The Science Behind Real Silver and Magnetism

No, real silver is not magnetic. Silver, like other noble metals, will not be attracted by a magnet; therefore, the magnet test is one way to test real silver.

Why is Silver Not Magnetic?

Real Silver Magnetic

Silver is a chemical element with the symbol Ag and atomic number 47, and it belongs to the group of metals known as the noble metals, which also includes gold, platinum, and palladium. These metals are non-magnetic and have low electrical conductivity, making them suitable for use in jewelry and other decorative items.

Silver is not magnetic with even the strongest magnets because it is a diamagnetic metal. Diamagnetic metals are weakly repelled by a magnet, unlike ferromagnetic ones, which have a strong attraction to magnets. Paramagnetic metals are metals that have a light attraction to magnets.

Magnetic metals are not as common as some people think. Iron, nickel, cobalt, neodymium, samarium, and gadolinium are the few magnetic metals we regularly interact with.

How to Test if Silver is Magnetic

Several ways exist to confirm the non-magnetic nature of silver.

1. Small Magnets

Small magnets are the most common way to check if your silver is magnetic. You can buy these magnets at low prices, and they are the type you’ll find in speakers and other devices that require magnets.

Small magnets work well to pull metals such as iron because they are ferromagnetic.

However, you’ll notice no reaction when you place a small magnet close to your silver jewelry.

2. Neodymium Magnets

Neodymium Magnet
Neodymium Magnets

neodymium magnet is the most common type of permanent rare-earth magnet. Neodymium magnets are made from an alloy of neodymium, iron, and boron. They are the strongest type of commercial-grade permanent magnet, making them useful in gadgets that require strong magnets.

Pure silver will not react when you place a neodymium magnet close. However, you’ll observe a repellant reaction when you move the magnet through the front of the silver (without touching it). This repellant reaction is a display of Lenz’s Law.

3. Magnetic Slide

magnetic slide comprises several neodymium magnets arranged in an inclined shape. These machines do not need any chemicals or electrical power to function. 

You can apply the magnetic slide test by placing the silver at the top of the slide and observing how it slides down. Diamagnetism causes silver to move slowly through a strong magnetic field. 

Therefore, if your jewelry gets stuck to the slide, it’s magnetic and not real silver. Also, it’s not made of real silver if it slides down rapidly.

Is Sterling Silver Magnetic?

Sterling silver (also known as 925 silver) is a type of silver alloy that consists of 92.5% silver and other metals. Silver is alloyed with a stronger metal because pure silver is too soft for daily use. 

In theory, sterling silver can be magnetic if it’s alloyed with a magnetic metal like iron. However, this is unlikely since two non-magnetic metals– copper and zinc– are the most common silver alloys.

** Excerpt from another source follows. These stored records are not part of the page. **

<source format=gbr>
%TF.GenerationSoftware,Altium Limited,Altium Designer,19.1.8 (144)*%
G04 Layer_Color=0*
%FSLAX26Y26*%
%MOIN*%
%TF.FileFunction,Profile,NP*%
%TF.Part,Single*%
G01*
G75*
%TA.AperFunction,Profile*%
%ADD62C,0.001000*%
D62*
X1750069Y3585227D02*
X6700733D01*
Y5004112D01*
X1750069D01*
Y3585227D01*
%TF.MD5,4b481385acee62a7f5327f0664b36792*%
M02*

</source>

What if My Silver Jewelry is Magnetic?

Several explanations are possible for your silver jewelry to fail the magnet test.

1. Fake

Your “silver jewelry” might be magnetic if it’s fake. Silver is one of several “white metals,” and it’s not uncommon for metals like stainless steel to be marked as silver. 

The best way to avoid buying fake silver jewelry is to purchase your jewelry from trusted brands. Using an XRF Analyzer is the most reliable way to test if your jewelry is made of real silver.

2. Silver Plated

Some types of silver-plated jewelry might also fail the magnet test. Jewelers often use silver as jewelry plating because of its tarnish-resistant qualities. Silver plating is a thin layer of melted silver used to cover a base metal underneath. 

Silver-plated jewelry
Silver-plated jewelry

The appearance of silver-plated jewelry is identical to real silver; some people capitalize on this to sell it as silver. However, the silver content is too small to be considered real silver; furthermore, it will wear off with use.

3. Magnetic Parts

Real silver jewelry might have parts made out of magnetic metal, causing it to fail the magnet test. Parts like the hook, clasp, or pendant are usually made from magnetic metal. Some clasps even work with a magnetic mechanism.

The best way to perform the silver magnet test is to focus on the main parts of the jewelry and avoid the ones stated above.

4. Rhodium Plated

Jewelers use rhodium plating on white metal jewelry like silver. Rhodium is part of the platinum metal family; it’s a hard metal that protects silver jewelry from tarnishes and scratches.

Rhodium is not a magnetic metal; however, the plating process might require the use of nickel. A thin nickel layer is sometimes applied on the sterling silver base before plating it with rhodium. The nickel layer is added to protect the silver from reacting to the sulfuric acid in the rhodium bath. 

Nickel is a magnetic metal, and a strong magnet might get a reaction from silver jewelry.

5. Mixed with Magnetic Metal

Your silver might react to a magnet if silver is alloyed with a metallic metal like zinc or iron. While these magnetic metals aren’t often used in sterling silver, it’s worth double-checking your jewelry with an XRF Analyzer.